Obama Stays Slippery on Syria

by Patrick Brennan

As Ian and Dimitrios noted below, the Obama administration announced yesterday that it believes the Syrian regime has used chemical weapons on the opposition, killing 100 or 150 people. An administration official actively acknowledged that this means the president’s famous “red line” has been crossed, and stated that this will mean a change in policy, and an escalation in support for the rebels. But an extremely minor one — in fact, it’s almost impossible to think of how the administration could be making a more incremental, meaningless move on Syria while still making a move: 

The President has said that the use of chemical weapons would change his calculus, and it has.  Our decision making has already been guided by the April intelligence assessment and by the regime’s escalation of horrific violence against its citizens.  Following on the credible evidence that the regime has used chemical weapons against the Syrian people, the President has augmented the provision of non-lethal assistance to the civilian opposition, and also authorized the expansion of our assistance to the Supreme Military Council (SMC), and we will be consulting with Congress on these matters in the coming weeks.  This effort is aimed at strengthening the effectiveness of the SMC, and helping to coordinate the provision of assistance by the United States and other partners and allies.  Put simply, the Assad regime should know that its actions have led us to increase the scope and scale of assistance that we provide to the opposition, including direct support to the SMC.

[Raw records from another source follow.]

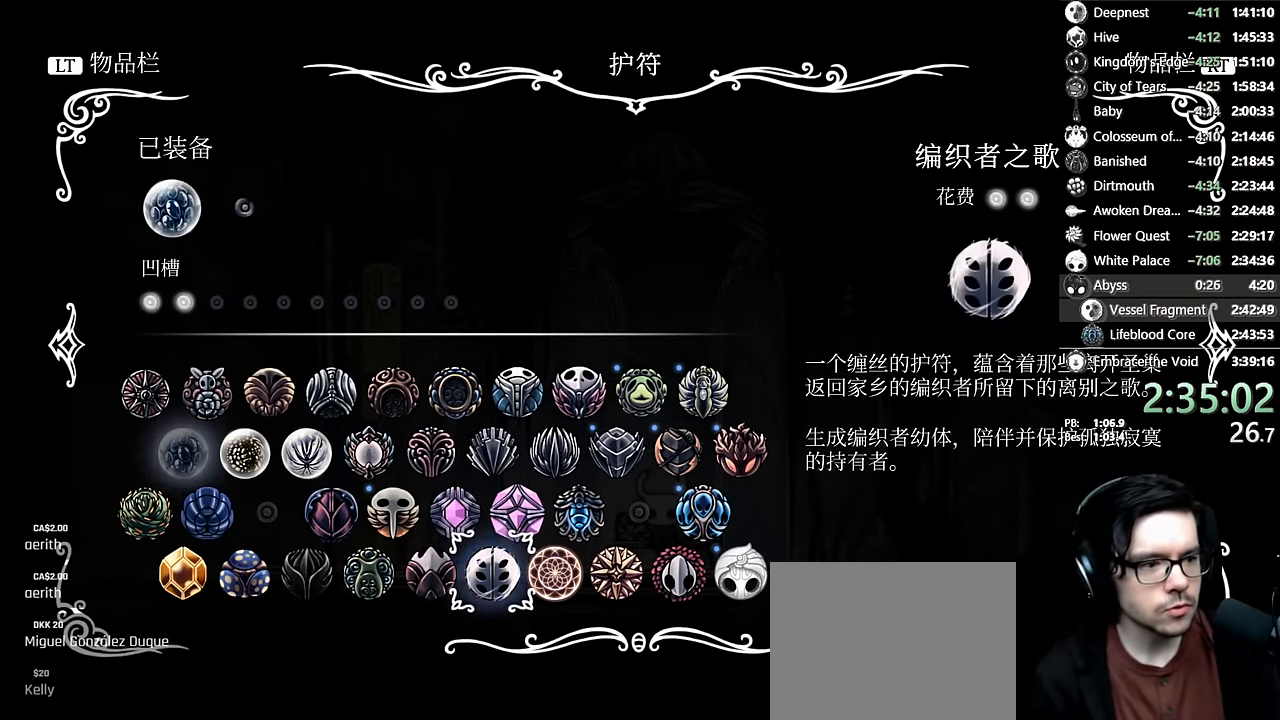
{"buttons": [], "left_stick": "center", "right_stick": "center", "events": [[50, "DPAD_RIGHT", "down"], [150, "DPAD_RIGHT", "up"]]}
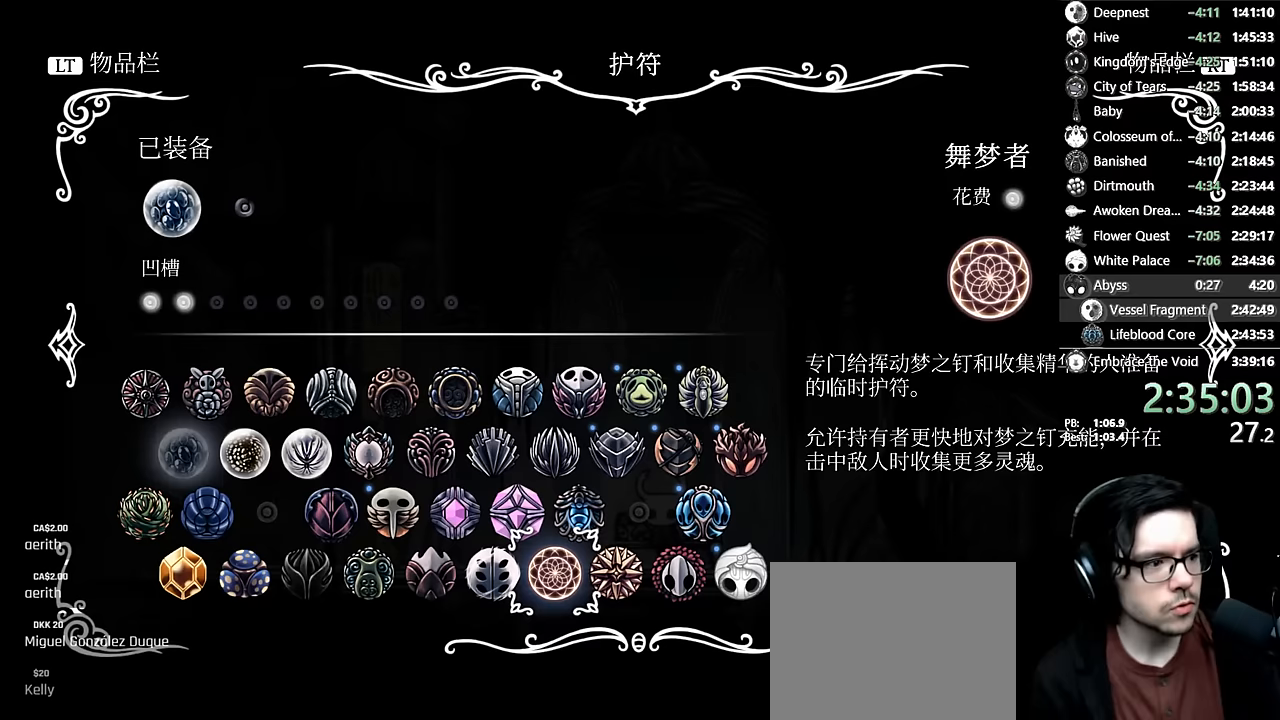
{"buttons": [], "left_stick": "center", "right_stick": "center", "events": []}
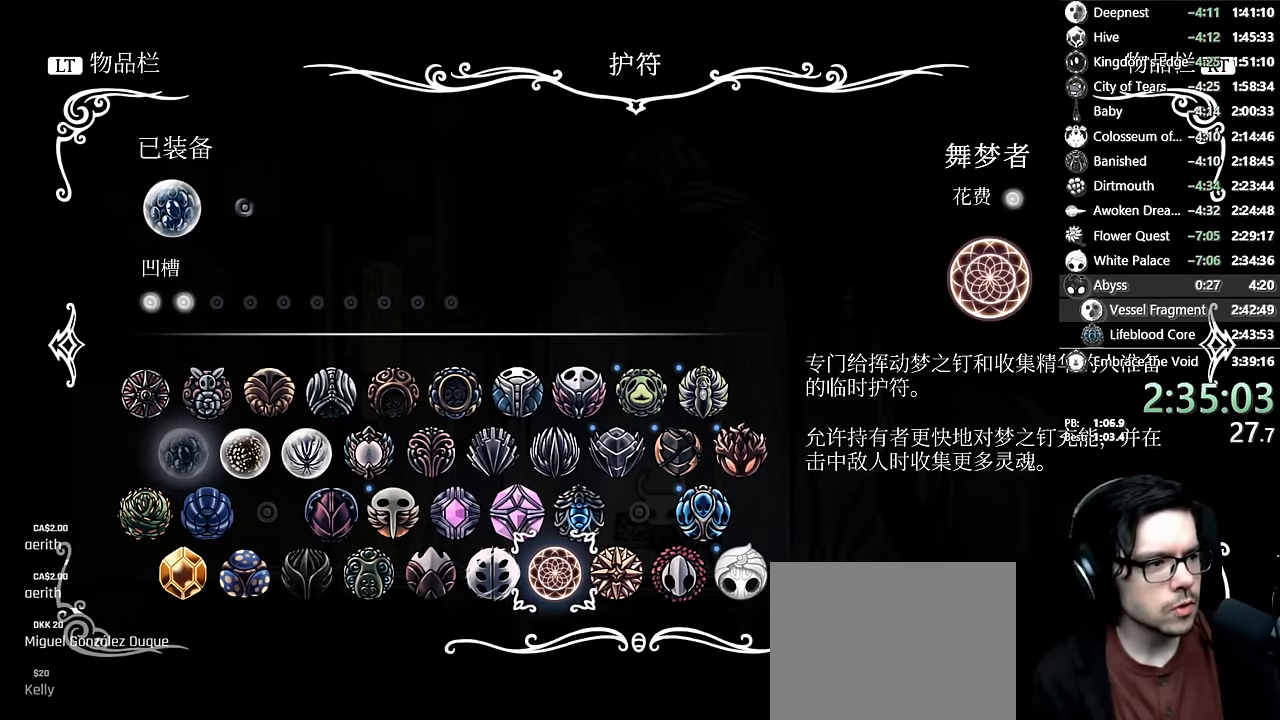
{"buttons": ["A"], "left_stick": "center", "right_stick": "center", "events": [[350, "A", "down"]]}
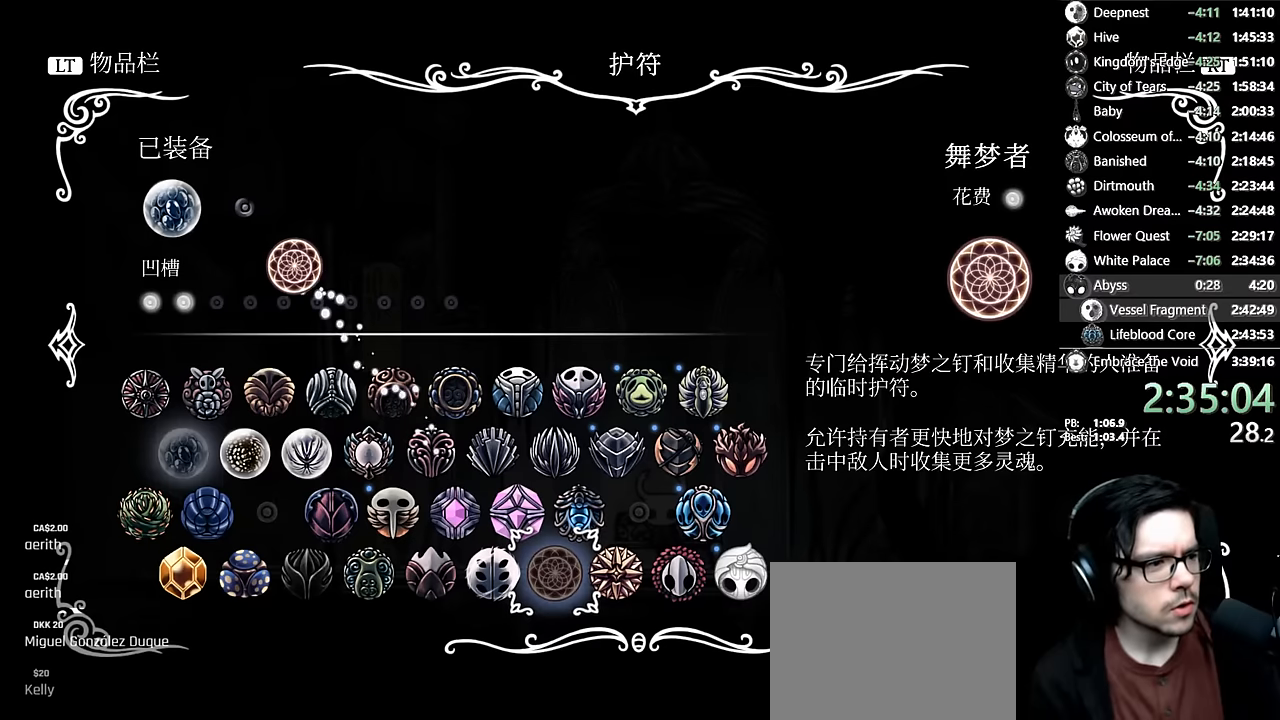
{"buttons": ["DPAD_UP"], "left_stick": "center", "right_stick": "center", "events": [[50, "A", "up"], [467, "DPAD_UP", "down"]]}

Whatever the White House wants Assad to “know,” this doesn’t seem like a terribly powerful statement of it. The point here is not that the Obama administration should clearly be more aggressive in increasing its support for the rebels or take more aggressive actions against Assad (maybe it should, maybe it shouldn’t), but that they seem to be taking inordinate pains to postpone deciding whether they should do so or not, and that’s a derogation of duty. This would be a prime example of how this president’s foreign policy seems to be oriented around not letting it get in the way of his domestic and political priorities – more action in Syria will require expending political capital, risking mistakes, angering some of his domestic allies and some of his opponents, too, but there are also costs to inaction that starts to look impotent (and to letting Assad gain the upper hand again). So the administration tries to make it look like they’re doing something, without doing anything. They have some justifications for this behavior — in Libya, “leading from behind” fit with their emphasis on multilateral action and consensus-based diplomacy, and in Syria, they say their hesitancy is just about being careful and avoiding an Iraq-like bungle. But this is really about trying to avoid the domestic consequences of a difficult decision, and not caring about the international consequences. Note that the Obama administration actually used its non-announcement to defuse two issues that made their inaction look worse — the mounting consensus from foreign intelligence agencies that the regime has used some chemical weapons, and the U.N.’s announcement, which they presumably knew was coming, that 93,000 deaths have been confirmed in Syria (a number that actually is even more shocking than you’d think — see Armin Rosen’s explanation at The Atlantic). 

One can almost sympathize with the administration’s reluctance – at least they’re just selfish rather than malevolent – except that the credibility and international status of the United States demands better. Politico writes today, “the one thing all of Obama’s aides were concerned about was the perception that world’s sole superpower was standing by . . .” It’s fine to be worried about perception, but the Obama administration is looking at it only so far as perception hurts this administration and its ability to get things done at home. A superpower, if it’s to remain one, has to worry about its perception abroad, by enemies and allies alike, and our perceived credibility is being deeply damaged by the Obama administration’s political games (which probably won’t work forever at home, anyway, either).